-- Instruction 1 --
In the records below, render everything from the start down to the line containing "the district of" as a numbered list, leaving out blank lines and omitting the pictures.

-- Page excerpt --
━━━━━━━━━━━━━━━━━━━━
# surf casting reels



## jmwilson75 (Jul 22, 2006)

Hey can anyone tell me what a good conventional casting reel for under 100 bucks is. I am new to the surf but only use baitcasters in the fresh water and for inshore fishing. 
Thanks
John


----------



## tarponman62 (Feb 5, 2005)

You didn't mention your target species. I happen to luv my Penn 525 mag you can fill it up with 17lb or 20lb suffix and look out. The reel is a forgiving reel , because it has some earth magnets built into it, which helps reduce the dreaded bird net effect. You can start on the number 8 setting and slowly work you way down to the lower settings once you become proficient with it. I also like the Daiwa slosh 30. 

Good luck with your search, tight lines Tarp

PS The reel typically retails between $135-$140 depending where you go, but at the end of the day I think the $30 or $40 are well spent for a reel that is already magged for you.


----------



## RiverOtter (Jun 30, 2005)

Randy at the Baitshack has the Daiwa 20 and 30 series SHA's for about $105, and the SHV and Slosh's are a little cheaper if he still has any. Try giving him a call, he'll ship if you aren't going to be in the shop anytime soon.


----------



## barty b (Dec 31, 2004)

*Surf reels under $100*

None exist. You can find used ones for less than a C-note but you will not find a reel that will last more than a few months for surfcasting. Step up your budget to around $150 and you can get just about Any Abu Garcia 6500 series, and you might find a Penn 525 Mag or one of the Diawa series like the SHV's or whatnot. Do yourself a favor and don't try to cheap out on your reel,you will regret it.


----------



## longshot (Jul 16, 2006)

If you want levelwind, try an Abu 7000C3. They can be had for under a hundred and are very nice if you are throwing over 1 1/2 or 2 ounces. Pretty much all I use for plugging in New England


----------



## eklutna (Mar 12, 2006)

You can get one of the most reliable surf casting reels for 40-70 dollars. It is called the Penn Squidder 140L.  Penn stopped making them in 2004 but there are plenty of them floating around since they started to make them in 1938. I have four. If you get a new old stock with a aluminum spool and put two rare earth magnets you will have a great reel four under eighty bucks. The squidder will cast very far and will catch most fish on any American coast. My first NOL squidder 140L cost 43 dollars and six to ship. I bought several on flea bay for about thirty dollars and they did not have a bit of corrosion on them. I recommend a new person to squidders get a new one in the box so you don’t have to worry about bearings, drag or old dried up grease. Squidder is the way to go. Buy a eighty dollar ten foot tica rod in the four ounce range and you will have a great surf rig that you can use anywhere in the world.
━━━━━━━━━━━━━━━━━━━━
-- Entries --
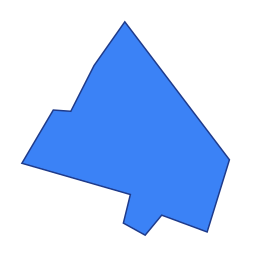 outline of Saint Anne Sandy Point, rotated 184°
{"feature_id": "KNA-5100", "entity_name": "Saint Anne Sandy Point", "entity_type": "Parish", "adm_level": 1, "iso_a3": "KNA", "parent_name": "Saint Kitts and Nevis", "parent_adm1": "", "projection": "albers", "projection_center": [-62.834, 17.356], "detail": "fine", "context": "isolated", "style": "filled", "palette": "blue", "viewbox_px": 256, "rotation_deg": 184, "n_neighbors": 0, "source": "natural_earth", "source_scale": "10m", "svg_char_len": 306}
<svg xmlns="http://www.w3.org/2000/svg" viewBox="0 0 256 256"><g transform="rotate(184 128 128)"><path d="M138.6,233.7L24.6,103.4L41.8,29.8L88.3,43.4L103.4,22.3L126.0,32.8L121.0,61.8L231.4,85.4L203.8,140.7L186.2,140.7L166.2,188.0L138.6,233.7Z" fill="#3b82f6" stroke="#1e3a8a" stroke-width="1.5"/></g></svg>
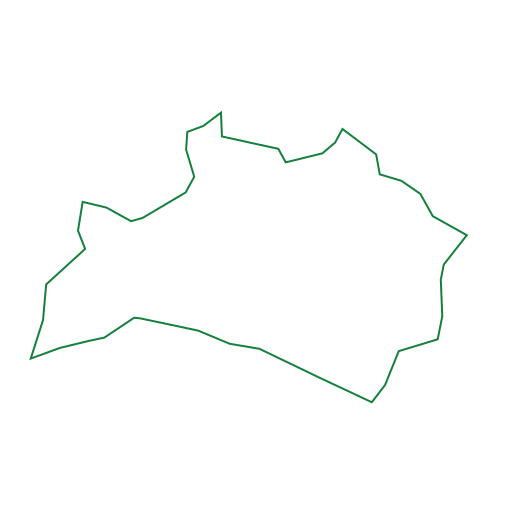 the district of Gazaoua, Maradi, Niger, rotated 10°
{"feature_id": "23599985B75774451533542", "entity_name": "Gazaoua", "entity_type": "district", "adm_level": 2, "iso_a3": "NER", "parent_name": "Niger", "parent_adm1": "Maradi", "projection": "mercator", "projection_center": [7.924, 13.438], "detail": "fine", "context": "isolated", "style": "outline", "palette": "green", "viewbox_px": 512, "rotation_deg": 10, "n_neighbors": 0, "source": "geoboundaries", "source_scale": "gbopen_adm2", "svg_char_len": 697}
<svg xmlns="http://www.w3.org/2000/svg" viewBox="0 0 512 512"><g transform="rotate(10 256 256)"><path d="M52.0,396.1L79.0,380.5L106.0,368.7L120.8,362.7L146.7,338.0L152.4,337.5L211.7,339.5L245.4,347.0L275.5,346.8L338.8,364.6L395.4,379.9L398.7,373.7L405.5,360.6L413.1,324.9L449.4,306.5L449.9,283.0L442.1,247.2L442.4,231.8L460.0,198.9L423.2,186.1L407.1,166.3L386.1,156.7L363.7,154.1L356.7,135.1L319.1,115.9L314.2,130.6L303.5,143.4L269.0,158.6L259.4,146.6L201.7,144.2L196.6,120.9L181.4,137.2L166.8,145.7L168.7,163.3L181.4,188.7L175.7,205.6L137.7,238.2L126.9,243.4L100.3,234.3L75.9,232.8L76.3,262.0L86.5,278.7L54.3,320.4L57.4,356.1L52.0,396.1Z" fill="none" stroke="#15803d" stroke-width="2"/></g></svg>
━━━━━━━━━━━━━━━━━━━━
-- Instruction 2 --
Copy everything from "You didn't mention" down to "(Jun 30, 2005)" word for word from the surf casting reels thread.

-- Written answer 1 --
1.  outline of Saint Anne Sandy Point, rotated 184°
2. {"feature_id": "KNA-5100", "entity_name": "Saint Anne Sandy Point", "entity_type": "Parish", "adm_level": 1, "iso_a3": "KNA", "parent_name": "Saint Kitts and Nevis", "parent_adm1": "", "projection": "albers", "projection_center": [-62.834, 17.356], "detail": "fine", "context": "isolated", "style": "filled", "palette": "blue", "viewbox_px": 256, "rotation_deg": 184, "n_neighbors": 0, "source": "natural_earth", "source_scale": "10m", "svg_char_len": 306}
3. <svg xmlns="http://www.w3.org/2000/svg" viewBox="0 0 256 256"><g transform="rotate(184 128 128)"><path d="M138.6,233.7L24.6,103.4L41.8,29.8L88.3,43.4L103.4,22.3L126.0,32.8L121.0,61.8L231.4,85.4L203.8,140.7L186.2,140.7L166.2,188.0L138.6,233.7Z" fill="#3b82f6" stroke="#1e3a8a" stroke-width="1.5"/></g></svg>
4.  the district of Gazaoua, Maradi, Niger, rotated 10°

-- Written answer 2 --
You didn't mention your target species. I happen to luv my Penn 525 mag you can fill it up with 17lb or 20lb suffix and look out. The reel is a forgiving reel , because it has some earth magnets built into it, which helps reduce the dreaded bird net effect. You can start on the number 8 setting and slowly work you way down to the lower settings once you become proficient with it. I also like the Daiwa slosh 30. 

Good luck with your search, tight lines Tarp

PS The reel typically retails between $135-$140 depending where you go, but at the end of the day I think the $30 or $40 are well spent for a reel that is already magged for you.


----------



## RiverOtter (Jun 30, 2005)